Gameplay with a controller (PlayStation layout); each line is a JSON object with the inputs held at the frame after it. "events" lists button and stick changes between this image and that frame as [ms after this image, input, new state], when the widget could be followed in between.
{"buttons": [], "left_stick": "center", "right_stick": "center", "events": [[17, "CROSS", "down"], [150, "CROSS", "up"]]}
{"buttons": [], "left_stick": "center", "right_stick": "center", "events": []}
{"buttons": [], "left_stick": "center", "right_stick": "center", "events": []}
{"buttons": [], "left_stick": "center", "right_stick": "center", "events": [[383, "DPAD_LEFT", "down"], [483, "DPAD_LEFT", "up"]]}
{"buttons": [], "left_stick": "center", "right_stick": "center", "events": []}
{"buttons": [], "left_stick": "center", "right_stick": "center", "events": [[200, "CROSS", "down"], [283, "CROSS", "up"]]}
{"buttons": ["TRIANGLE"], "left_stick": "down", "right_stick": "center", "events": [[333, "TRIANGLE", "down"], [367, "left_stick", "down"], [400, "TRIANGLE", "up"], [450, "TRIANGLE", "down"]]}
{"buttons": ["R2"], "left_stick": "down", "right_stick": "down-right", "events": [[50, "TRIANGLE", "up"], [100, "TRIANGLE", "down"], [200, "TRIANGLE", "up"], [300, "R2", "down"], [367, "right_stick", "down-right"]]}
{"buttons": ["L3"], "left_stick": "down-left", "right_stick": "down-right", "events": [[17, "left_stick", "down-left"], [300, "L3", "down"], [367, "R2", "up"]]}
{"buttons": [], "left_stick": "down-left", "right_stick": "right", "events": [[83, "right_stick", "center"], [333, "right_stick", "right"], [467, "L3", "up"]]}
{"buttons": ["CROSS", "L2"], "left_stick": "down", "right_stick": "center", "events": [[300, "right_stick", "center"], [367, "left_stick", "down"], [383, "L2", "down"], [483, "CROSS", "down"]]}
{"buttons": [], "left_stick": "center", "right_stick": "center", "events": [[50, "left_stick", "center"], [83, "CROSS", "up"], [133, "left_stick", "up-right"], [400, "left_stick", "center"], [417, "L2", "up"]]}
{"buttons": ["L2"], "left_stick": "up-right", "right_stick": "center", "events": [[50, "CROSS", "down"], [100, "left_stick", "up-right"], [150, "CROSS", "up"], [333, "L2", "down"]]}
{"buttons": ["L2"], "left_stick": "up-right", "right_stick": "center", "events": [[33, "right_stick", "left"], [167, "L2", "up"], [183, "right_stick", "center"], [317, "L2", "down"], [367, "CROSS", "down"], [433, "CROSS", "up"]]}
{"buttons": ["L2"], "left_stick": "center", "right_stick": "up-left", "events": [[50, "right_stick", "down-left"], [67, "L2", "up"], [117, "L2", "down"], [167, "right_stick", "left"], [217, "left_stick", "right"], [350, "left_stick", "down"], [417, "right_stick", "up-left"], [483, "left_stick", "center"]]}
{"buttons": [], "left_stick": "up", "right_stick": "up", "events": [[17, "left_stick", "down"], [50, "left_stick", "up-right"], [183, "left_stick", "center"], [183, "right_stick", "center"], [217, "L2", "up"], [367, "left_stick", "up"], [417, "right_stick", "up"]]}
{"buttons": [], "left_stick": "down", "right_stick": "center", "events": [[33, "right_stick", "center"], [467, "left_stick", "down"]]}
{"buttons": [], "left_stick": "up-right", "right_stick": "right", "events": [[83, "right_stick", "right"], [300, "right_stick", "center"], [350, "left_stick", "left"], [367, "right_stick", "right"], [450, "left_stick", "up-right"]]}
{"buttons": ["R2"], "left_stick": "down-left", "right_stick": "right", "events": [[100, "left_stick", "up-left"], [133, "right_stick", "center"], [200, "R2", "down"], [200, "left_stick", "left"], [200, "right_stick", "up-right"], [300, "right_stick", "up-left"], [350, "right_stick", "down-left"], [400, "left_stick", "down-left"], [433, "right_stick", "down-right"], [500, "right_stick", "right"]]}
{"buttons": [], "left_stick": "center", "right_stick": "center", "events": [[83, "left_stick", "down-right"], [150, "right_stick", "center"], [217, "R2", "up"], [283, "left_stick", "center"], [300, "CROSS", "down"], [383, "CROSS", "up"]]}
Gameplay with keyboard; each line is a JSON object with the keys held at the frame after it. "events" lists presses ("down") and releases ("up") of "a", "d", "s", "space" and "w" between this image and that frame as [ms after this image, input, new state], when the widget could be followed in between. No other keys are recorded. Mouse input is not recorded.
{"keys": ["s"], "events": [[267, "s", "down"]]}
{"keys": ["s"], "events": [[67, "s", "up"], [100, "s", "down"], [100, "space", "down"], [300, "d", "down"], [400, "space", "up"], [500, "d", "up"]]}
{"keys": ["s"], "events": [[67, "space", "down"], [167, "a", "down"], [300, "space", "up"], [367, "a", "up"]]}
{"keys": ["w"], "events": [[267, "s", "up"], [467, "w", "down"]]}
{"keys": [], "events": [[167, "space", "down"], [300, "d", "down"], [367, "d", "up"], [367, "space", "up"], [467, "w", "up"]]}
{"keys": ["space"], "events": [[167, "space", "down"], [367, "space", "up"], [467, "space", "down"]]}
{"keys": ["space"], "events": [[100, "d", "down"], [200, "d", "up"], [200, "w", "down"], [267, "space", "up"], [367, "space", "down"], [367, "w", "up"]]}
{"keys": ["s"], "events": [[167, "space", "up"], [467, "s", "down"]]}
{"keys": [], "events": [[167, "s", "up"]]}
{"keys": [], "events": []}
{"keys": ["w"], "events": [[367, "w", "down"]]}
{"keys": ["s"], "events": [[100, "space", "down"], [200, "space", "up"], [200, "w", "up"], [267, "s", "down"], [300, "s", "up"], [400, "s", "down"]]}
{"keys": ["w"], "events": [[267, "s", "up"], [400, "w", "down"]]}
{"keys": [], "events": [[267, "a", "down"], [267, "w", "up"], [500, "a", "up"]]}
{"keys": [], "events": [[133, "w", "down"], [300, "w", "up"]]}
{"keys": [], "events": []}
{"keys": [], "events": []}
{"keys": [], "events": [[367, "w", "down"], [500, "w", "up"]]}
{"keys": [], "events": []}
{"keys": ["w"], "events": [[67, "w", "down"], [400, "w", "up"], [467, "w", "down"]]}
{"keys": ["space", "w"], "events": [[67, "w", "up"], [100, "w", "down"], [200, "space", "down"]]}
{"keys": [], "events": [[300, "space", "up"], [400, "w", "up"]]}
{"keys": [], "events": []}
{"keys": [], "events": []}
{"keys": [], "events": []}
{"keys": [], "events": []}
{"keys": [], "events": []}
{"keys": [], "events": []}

::::

> [ASSIGNMENT] In full and without change, transcribe the entries.

> [EXERCISE SOLUTION]
Gameplay with a controller (PlayStation layout); each line is a JSON object with the inputs held at the frame after it. "events" lists button and stick changes between this image and that frame as [ms after this image, input, new state], when the widget could be followed in between.
{"buttons": [], "left_stick": "center", "right_stick": "center", "events": [[17, "CROSS", "down"], [150, "CROSS", "up"]]}
{"buttons": [], "left_stick": "center", "right_stick": "center", "events": []}
{"buttons": [], "left_stick": "center", "right_stick": "center", "events": []}
{"buttons": [], "left_stick": "center", "right_stick": "center", "events": [[383, "DPAD_LEFT", "down"], [483, "DPAD_LEFT", "up"]]}
{"buttons": [], "left_stick": "center", "right_stick": "center", "events": []}
{"buttons": [], "left_stick": "center", "right_stick": "center", "events": [[200, "CROSS", "down"], [283, "CROSS", "up"]]}
{"buttons": ["TRIANGLE"], "left_stick": "down", "right_stick": "center", "events": [[333, "TRIANGLE", "down"], [367, "left_stick", "down"], [400, "TRIANGLE", "up"], [450, "TRIANGLE", "down"]]}
{"buttons": ["R2"], "left_stick": "down", "right_stick": "down-right", "events": [[50, "TRIANGLE", "up"], [100, "TRIANGLE", "down"], [200, "TRIANGLE", "up"], [300, "R2", "down"], [367, "right_stick", "down-right"]]}
{"buttons": ["L3"], "left_stick": "down-left", "right_stick": "down-right", "events": [[17, "left_stick", "down-left"], [300, "L3", "down"], [367, "R2", "up"]]}
{"buttons": [], "left_stick": "down-left", "right_stick": "right", "events": [[83, "right_stick", "center"], [333, "right_stick", "right"], [467, "L3", "up"]]}
{"buttons": ["CROSS", "L2"], "left_stick": "down", "right_stick": "center", "events": [[300, "right_stick", "center"], [367, "left_stick", "down"], [383, "L2", "down"], [483, "CROSS", "down"]]}
{"buttons": [], "left_stick": "center", "right_stick": "center", "events": [[50, "left_stick", "center"], [83, "CROSS", "up"], [133, "left_stick", "up-right"], [400, "left_stick", "center"], [417, "L2", "up"]]}
{"buttons": ["L2"], "left_stick": "up-right", "right_stick": "center", "events": [[50, "CROSS", "down"], [100, "left_stick", "up-right"], [150, "CROSS", "up"], [333, "L2", "down"]]}
{"buttons": ["L2"], "left_stick": "up-right", "right_stick": "center", "events": [[33, "right_stick", "left"], [167, "L2", "up"], [183, "right_stick", "center"], [317, "L2", "down"], [367, "CROSS", "down"], [433, "CROSS", "up"]]}
{"buttons": ["L2"], "left_stick": "center", "right_stick": "up-left", "events": [[50, "right_stick", "down-left"], [67, "L2", "up"], [117, "L2", "down"], [167, "right_stick", "left"], [217, "left_stick", "right"], [350, "left_stick", "down"], [417, "right_stick", "up-left"], [483, "left_stick", "center"]]}
{"buttons": [], "left_stick": "up", "right_stick": "up", "events": [[17, "left_stick", "down"], [50, "left_stick", "up-right"], [183, "left_stick", "center"], [183, "right_stick", "center"], [217, "L2", "up"], [367, "left_stick", "up"], [417, "right_stick", "up"]]}
{"buttons": [], "left_stick": "down", "right_stick": "center", "events": [[33, "right_stick", "center"], [467, "left_stick", "down"]]}
{"buttons": [], "left_stick": "up-right", "right_stick": "right", "events": [[83, "right_stick", "right"], [300, "right_stick", "center"], [350, "left_stick", "left"], [367, "right_stick", "right"], [450, "left_stick", "up-right"]]}
{"buttons": ["R2"], "left_stick": "down-left", "right_stick": "right", "events": [[100, "left_stick", "up-left"], [133, "right_stick", "center"], [200, "R2", "down"], [200, "left_stick", "left"], [200, "right_stick", "up-right"], [300, "right_stick", "up-left"], [350, "right_stick", "down-left"], [400, "left_stick", "down-left"], [433, "right_stick", "down-right"], [500, "right_stick", "right"]]}
{"buttons": [], "left_stick": "center", "right_stick": "center", "events": [[83, "left_stick", "down-right"], [150, "right_stick", "center"], [217, "R2", "up"], [283, "left_stick", "center"], [300, "CROSS", "down"], [383, "CROSS", "up"]]}
Gameplay with keyboard; each line is a JSON object with the keys held at the frame after it. "events" lists presses ("down") and releases ("up") of "a", "d", "s", "space" and "w" between this image and that frame as [ms after this image, input, new state], when the widget could be followed in between. No other keys are recorded. Mouse input is not recorded.
{"keys": ["s"], "events": [[267, "s", "down"]]}
{"keys": ["s"], "events": [[67, "s", "up"], [100, "s", "down"], [100, "space", "down"], [300, "d", "down"], [400, "space", "up"], [500, "d", "up"]]}
{"keys": ["s"], "events": [[67, "space", "down"], [167, "a", "down"], [300, "space", "up"], [367, "a", "up"]]}
{"keys": ["w"], "events": [[267, "s", "up"], [467, "w", "down"]]}
{"keys": [], "events": [[167, "space", "down"], [300, "d", "down"], [367, "d", "up"], [367, "space", "up"], [467, "w", "up"]]}
{"keys": ["space"], "events": [[167, "space", "down"], [367, "space", "up"], [467, "space", "down"]]}
{"keys": ["space"], "events": [[100, "d", "down"], [200, "d", "up"], [200, "w", "down"], [267, "space", "up"], [367, "space", "down"], [367, "w", "up"]]}
{"keys": ["s"], "events": [[167, "space", "up"], [467, "s", "down"]]}
{"keys": [], "events": [[167, "s", "up"]]}
{"keys": [], "events": []}
{"keys": ["w"], "events": [[367, "w", "down"]]}
{"keys": ["s"], "events": [[100, "space", "down"], [200, "space", "up"], [200, "w", "up"], [267, "s", "down"], [300, "s", "up"], [400, "s", "down"]]}
{"keys": ["w"], "events": [[267, "s", "up"], [400, "w", "down"]]}
{"keys": [], "events": [[267, "a", "down"], [267, "w", "up"], [500, "a", "up"]]}
{"keys": [], "events": [[133, "w", "down"], [300, "w", "up"]]}
{"keys": [], "events": []}
{"keys": [], "events": []}
{"keys": [], "events": [[367, "w", "down"], [500, "w", "up"]]}
{"keys": [], "events": []}
{"keys": ["w"], "events": [[67, "w", "down"], [400, "w", "up"], [467, "w", "down"]]}
{"keys": ["space", "w"], "events": [[67, "w", "up"], [100, "w", "down"], [200, "space", "down"]]}
{"keys": [], "events": [[300, "space", "up"], [400, "w", "up"]]}
{"keys": [], "events": []}
{"keys": [], "events": []}
{"keys": [], "events": []}
{"keys": [], "events": []}
{"keys": [], "events": []}
{"keys": [], "events": []}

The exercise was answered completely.